Task details: In the copy, leave out the pictures and repeat all records exactly.

Supplied records:

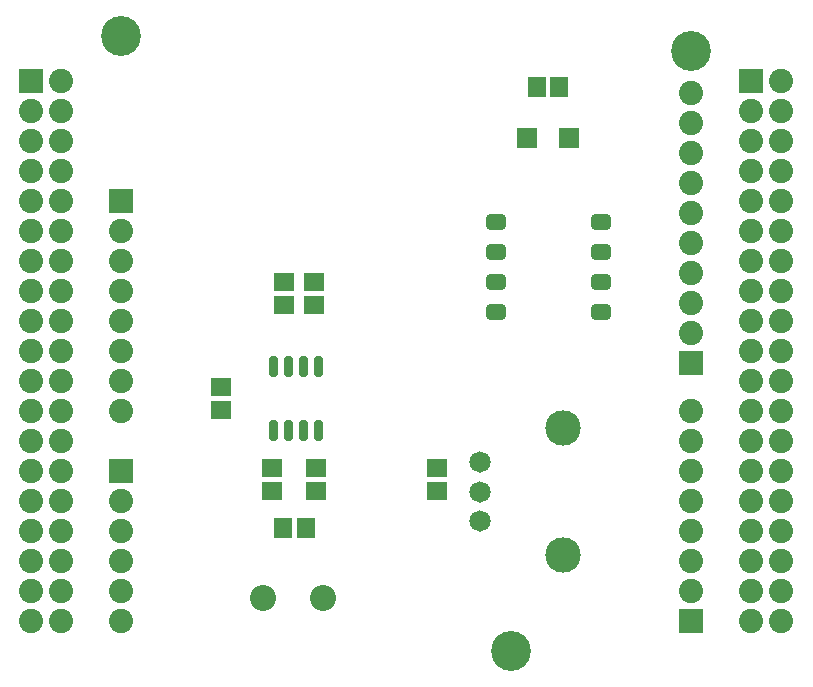
<source format=gts>
G04 EAGLE Gerber RS-274X export*
G75*
%MOMM*%
%FSLAX34Y34*%
%LPD*%
%INSoldermask Top*%
%IPPOS*%
%AMOC8*
5,1,8,0,0,1.08239X$1,22.5*%
G01*
%ADD10C,2.203200*%
%ADD11R,1.703200X1.503200*%
%ADD12R,1.703200X1.703200*%
%ADD13R,2.053200X2.053200*%
%ADD14C,2.053200*%
%ADD15C,3.378200*%
%ADD16C,1.809200*%
%ADD17C,3.005700*%
%ADD18R,1.503200X1.703200*%
%ADD19C,0.751331*%
%ADD20C,0.512062*%


D10*
X368089Y189422D03*
X418889Y189422D03*
D11*
X332740Y367640D03*
X332740Y348640D03*
D12*
X627100Y579120D03*
X592100Y579120D03*
D13*
X248400Y297100D03*
D14*
X248400Y271700D03*
X248400Y246300D03*
X248400Y220900D03*
X248400Y195500D03*
X248400Y170100D03*
D13*
X248400Y525700D03*
D14*
X248400Y500300D03*
X248400Y474900D03*
X248400Y449500D03*
X248400Y424100D03*
X248400Y398700D03*
X248400Y373300D03*
X248400Y347900D03*
D13*
X172200Y627300D03*
D14*
X197600Y627300D03*
X172200Y601900D03*
X197600Y601900D03*
X172200Y576500D03*
X197600Y576500D03*
X172200Y551100D03*
X197600Y551100D03*
X172200Y525700D03*
X197600Y525700D03*
X172200Y500300D03*
X197600Y500300D03*
X172200Y474900D03*
X197600Y474900D03*
X172200Y449500D03*
X197600Y449500D03*
X172200Y424100D03*
X197600Y424100D03*
X172200Y398700D03*
X197600Y398700D03*
X172200Y373300D03*
X197600Y373300D03*
X172200Y347900D03*
X197600Y347900D03*
X172200Y322500D03*
X197600Y322500D03*
X172200Y297100D03*
X197600Y297100D03*
X172200Y271700D03*
X197600Y271700D03*
X172200Y246300D03*
X197600Y246300D03*
X172200Y220900D03*
X197600Y220900D03*
X172200Y195500D03*
X197600Y195500D03*
X172200Y170100D03*
X197600Y170100D03*
D13*
X731000Y388540D03*
D14*
X731000Y413940D03*
X731000Y439340D03*
X731000Y464740D03*
X731000Y490140D03*
X731000Y515540D03*
X731000Y540940D03*
X731000Y566340D03*
X731000Y591740D03*
X731000Y617140D03*
X731000Y220900D03*
X731000Y246300D03*
X731000Y271700D03*
X731000Y297100D03*
X731000Y322500D03*
X731000Y347900D03*
D13*
X731000Y170100D03*
D14*
X731000Y195500D03*
D13*
X781800Y627050D03*
D14*
X807200Y627050D03*
X781800Y601650D03*
X807200Y601650D03*
X781800Y576250D03*
X807200Y576250D03*
X781800Y550850D03*
X807200Y550850D03*
X781800Y525450D03*
X807200Y525450D03*
X781800Y500050D03*
X807200Y500050D03*
X781800Y474650D03*
X807200Y474650D03*
X781800Y449250D03*
X807200Y449250D03*
X781800Y423850D03*
X807200Y423850D03*
X781800Y398450D03*
X807200Y398450D03*
X781800Y373050D03*
X807200Y373050D03*
X781800Y347650D03*
X807200Y347650D03*
X781800Y322250D03*
X807200Y322250D03*
X781800Y296850D03*
X807200Y296850D03*
X781800Y271450D03*
X807200Y271450D03*
X781800Y246050D03*
X807200Y246050D03*
X781800Y220650D03*
X807200Y220650D03*
X781800Y195250D03*
X807200Y195250D03*
X781800Y169850D03*
X807200Y169850D03*
D15*
X731000Y652700D03*
X248400Y665400D03*
X578600Y144700D03*
D16*
X552300Y279400D03*
X552300Y254400D03*
X552300Y304400D03*
D17*
X622300Y332900D03*
X622300Y225900D03*
D11*
X375920Y299060D03*
X375920Y280060D03*
X412750Y280060D03*
X412750Y299060D03*
D18*
X404470Y248934D03*
X385470Y248934D03*
D11*
X411480Y437540D03*
X411480Y456540D03*
X386080Y456540D03*
X386080Y437540D03*
D18*
X600100Y622300D03*
X619100Y622300D03*
D19*
X658803Y434521D02*
X658803Y429079D01*
X649297Y429079D01*
X649297Y434521D01*
X658803Y434521D01*
X658803Y454479D02*
X658803Y459921D01*
X658803Y454479D02*
X649297Y454479D01*
X649297Y459921D01*
X658803Y459921D01*
X658803Y479879D02*
X658803Y485321D01*
X658803Y479879D02*
X649297Y479879D01*
X649297Y485321D01*
X658803Y485321D01*
X658803Y505279D02*
X658803Y510721D01*
X658803Y505279D02*
X649297Y505279D01*
X649297Y510721D01*
X658803Y510721D01*
X569903Y434521D02*
X569903Y429079D01*
X560397Y429079D01*
X560397Y434521D01*
X569903Y434521D01*
X569903Y454479D02*
X569903Y459921D01*
X569903Y454479D02*
X560397Y454479D01*
X560397Y459921D01*
X569903Y459921D01*
X569903Y479879D02*
X569903Y485321D01*
X569903Y479879D02*
X560397Y479879D01*
X560397Y485321D01*
X569903Y485321D01*
X569903Y505279D02*
X569903Y510721D01*
X569903Y505279D02*
X560397Y505279D01*
X560397Y510721D01*
X569903Y510721D01*
D20*
X413786Y391394D02*
X413786Y378988D01*
X413786Y391394D02*
X416794Y391394D01*
X416794Y378988D01*
X413786Y378988D01*
X413786Y383853D02*
X416794Y383853D01*
X416794Y388718D02*
X413786Y388718D01*
X401086Y391394D02*
X401086Y378988D01*
X401086Y391394D02*
X404094Y391394D01*
X404094Y378988D01*
X401086Y378988D01*
X401086Y383853D02*
X404094Y383853D01*
X404094Y388718D02*
X401086Y388718D01*
X388386Y391394D02*
X388386Y378988D01*
X388386Y391394D02*
X391394Y391394D01*
X391394Y378988D01*
X388386Y378988D01*
X388386Y383853D02*
X391394Y383853D01*
X391394Y388718D02*
X388386Y388718D01*
X375686Y391394D02*
X375686Y378988D01*
X375686Y391394D02*
X378694Y391394D01*
X378694Y378988D01*
X375686Y378988D01*
X375686Y383853D02*
X378694Y383853D01*
X378694Y388718D02*
X375686Y388718D01*
X413786Y337292D02*
X413786Y324886D01*
X413786Y337292D02*
X416794Y337292D01*
X416794Y324886D01*
X413786Y324886D01*
X413786Y329751D02*
X416794Y329751D01*
X416794Y334616D02*
X413786Y334616D01*
X401086Y337292D02*
X401086Y324886D01*
X401086Y337292D02*
X404094Y337292D01*
X404094Y324886D01*
X401086Y324886D01*
X401086Y329751D02*
X404094Y329751D01*
X404094Y334616D02*
X401086Y334616D01*
X388386Y337292D02*
X388386Y324886D01*
X388386Y337292D02*
X391394Y337292D01*
X391394Y324886D01*
X388386Y324886D01*
X388386Y329751D02*
X391394Y329751D01*
X391394Y334616D02*
X388386Y334616D01*
X375686Y337292D02*
X375686Y324886D01*
X375686Y337292D02*
X378694Y337292D01*
X378694Y324886D01*
X375686Y324886D01*
X375686Y329751D02*
X378694Y329751D01*
X378694Y334616D02*
X375686Y334616D01*
D11*
X515620Y280060D03*
X515620Y299060D03*
M02*

</source>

Solution for this exercise:
<source format=gts>
G04 EAGLE Gerber RS-274X export*
G75*
%MOMM*%
%FSLAX34Y34*%
%LPD*%
%INSoldermask Top*%
%IPPOS*%
%AMOC8*
5,1,8,0,0,1.08239X$1,22.5*%
G01*
%ADD10C,2.203200*%
%ADD11R,1.703200X1.503200*%
%ADD12R,1.703200X1.703200*%
%ADD13R,2.053200X2.053200*%
%ADD14C,2.053200*%
%ADD15C,3.378200*%
%ADD16C,1.809200*%
%ADD17C,3.005700*%
%ADD18R,1.503200X1.703200*%
%ADD19C,0.751331*%
%ADD20C,0.512062*%


D10*
X368089Y189422D03*
X418889Y189422D03*
D11*
X332740Y367640D03*
X332740Y348640D03*
D12*
X627100Y579120D03*
X592100Y579120D03*
D13*
X248400Y297100D03*
D14*
X248400Y271700D03*
X248400Y246300D03*
X248400Y220900D03*
X248400Y195500D03*
X248400Y170100D03*
D13*
X248400Y525700D03*
D14*
X248400Y500300D03*
X248400Y474900D03*
X248400Y449500D03*
X248400Y424100D03*
X248400Y398700D03*
X248400Y373300D03*
X248400Y347900D03*
D13*
X172200Y627300D03*
D14*
X197600Y627300D03*
X172200Y601900D03*
X197600Y601900D03*
X172200Y576500D03*
X197600Y576500D03*
X172200Y551100D03*
X197600Y551100D03*
X172200Y525700D03*
X197600Y525700D03*
X172200Y500300D03*
X197600Y500300D03*
X172200Y474900D03*
X197600Y474900D03*
X172200Y449500D03*
X197600Y449500D03*
X172200Y424100D03*
X197600Y424100D03*
X172200Y398700D03*
X197600Y398700D03*
X172200Y373300D03*
X197600Y373300D03*
X172200Y347900D03*
X197600Y347900D03*
X172200Y322500D03*
X197600Y322500D03*
X172200Y297100D03*
X197600Y297100D03*
X172200Y271700D03*
X197600Y271700D03*
X172200Y246300D03*
X197600Y246300D03*
X172200Y220900D03*
X197600Y220900D03*
X172200Y195500D03*
X197600Y195500D03*
X172200Y170100D03*
X197600Y170100D03*
D13*
X731000Y388540D03*
D14*
X731000Y413940D03*
X731000Y439340D03*
X731000Y464740D03*
X731000Y490140D03*
X731000Y515540D03*
X731000Y540940D03*
X731000Y566340D03*
X731000Y591740D03*
X731000Y617140D03*
X731000Y220900D03*
X731000Y246300D03*
X731000Y271700D03*
X731000Y297100D03*
X731000Y322500D03*
X731000Y347900D03*
D13*
X731000Y170100D03*
D14*
X731000Y195500D03*
D13*
X781800Y627050D03*
D14*
X807200Y627050D03*
X781800Y601650D03*
X807200Y601650D03*
X781800Y576250D03*
X807200Y576250D03*
X781800Y550850D03*
X807200Y550850D03*
X781800Y525450D03*
X807200Y525450D03*
X781800Y500050D03*
X807200Y500050D03*
X781800Y474650D03*
X807200Y474650D03*
X781800Y449250D03*
X807200Y449250D03*
X781800Y423850D03*
X807200Y423850D03*
X781800Y398450D03*
X807200Y398450D03*
X781800Y373050D03*
X807200Y373050D03*
X781800Y347650D03*
X807200Y347650D03*
X781800Y322250D03*
X807200Y322250D03*
X781800Y296850D03*
X807200Y296850D03*
X781800Y271450D03*
X807200Y271450D03*
X781800Y246050D03*
X807200Y246050D03*
X781800Y220650D03*
X807200Y220650D03*
X781800Y195250D03*
X807200Y195250D03*
X781800Y169850D03*
X807200Y169850D03*
D15*
X731000Y652700D03*
X248400Y665400D03*
X578600Y144700D03*
D16*
X552300Y279400D03*
X552300Y254400D03*
X552300Y304400D03*
D17*
X622300Y332900D03*
X622300Y225900D03*
D11*
X375920Y299060D03*
X375920Y280060D03*
X412750Y280060D03*
X412750Y299060D03*
D18*
X404470Y248934D03*
X385470Y248934D03*
D11*
X411480Y437540D03*
X411480Y456540D03*
X386080Y456540D03*
X386080Y437540D03*
D18*
X600100Y622300D03*
X619100Y622300D03*
D19*
X658803Y434521D02*
X658803Y429079D01*
X649297Y429079D01*
X649297Y434521D01*
X658803Y434521D01*
X658803Y454479D02*
X658803Y459921D01*
X658803Y454479D02*
X649297Y454479D01*
X649297Y459921D01*
X658803Y459921D01*
X658803Y479879D02*
X658803Y485321D01*
X658803Y479879D02*
X649297Y479879D01*
X649297Y485321D01*
X658803Y485321D01*
X658803Y505279D02*
X658803Y510721D01*
X658803Y505279D02*
X649297Y505279D01*
X649297Y510721D01*
X658803Y510721D01*
X569903Y434521D02*
X569903Y429079D01*
X560397Y429079D01*
X560397Y434521D01*
X569903Y434521D01*
X569903Y454479D02*
X569903Y459921D01*
X569903Y454479D02*
X560397Y454479D01*
X560397Y459921D01*
X569903Y459921D01*
X569903Y479879D02*
X569903Y485321D01*
X569903Y479879D02*
X560397Y479879D01*
X560397Y485321D01*
X569903Y485321D01*
X569903Y505279D02*
X569903Y510721D01*
X569903Y505279D02*
X560397Y505279D01*
X560397Y510721D01*
X569903Y510721D01*
D20*
X413786Y391394D02*
X413786Y378988D01*
X413786Y391394D02*
X416794Y391394D01*
X416794Y378988D01*
X413786Y378988D01*
X413786Y383853D02*
X416794Y383853D01*
X416794Y388718D02*
X413786Y388718D01*
X401086Y391394D02*
X401086Y378988D01*
X401086Y391394D02*
X404094Y391394D01*
X404094Y378988D01*
X401086Y378988D01*
X401086Y383853D02*
X404094Y383853D01*
X404094Y388718D02*
X401086Y388718D01*
X388386Y391394D02*
X388386Y378988D01*
X388386Y391394D02*
X391394Y391394D01*
X391394Y378988D01*
X388386Y378988D01*
X388386Y383853D02*
X391394Y383853D01*
X391394Y388718D02*
X388386Y388718D01*
X375686Y391394D02*
X375686Y378988D01*
X375686Y391394D02*
X378694Y391394D01*
X378694Y378988D01*
X375686Y378988D01*
X375686Y383853D02*
X378694Y383853D01*
X378694Y388718D02*
X375686Y388718D01*
X413786Y337292D02*
X413786Y324886D01*
X413786Y337292D02*
X416794Y337292D01*
X416794Y324886D01*
X413786Y324886D01*
X413786Y329751D02*
X416794Y329751D01*
X416794Y334616D02*
X413786Y334616D01*
X401086Y337292D02*
X401086Y324886D01*
X401086Y337292D02*
X404094Y337292D01*
X404094Y324886D01*
X401086Y324886D01*
X401086Y329751D02*
X404094Y329751D01*
X404094Y334616D02*
X401086Y334616D01*
X388386Y337292D02*
X388386Y324886D01*
X388386Y337292D02*
X391394Y337292D01*
X391394Y324886D01*
X388386Y324886D01*
X388386Y329751D02*
X391394Y329751D01*
X391394Y334616D02*
X388386Y334616D01*
X375686Y337292D02*
X375686Y324886D01*
X375686Y337292D02*
X378694Y337292D01*
X378694Y324886D01*
X375686Y324886D01*
X375686Y329751D02*
X378694Y329751D01*
X378694Y334616D02*
X375686Y334616D01*
D11*
X515620Y280060D03*
X515620Y299060D03*
M02*

</source>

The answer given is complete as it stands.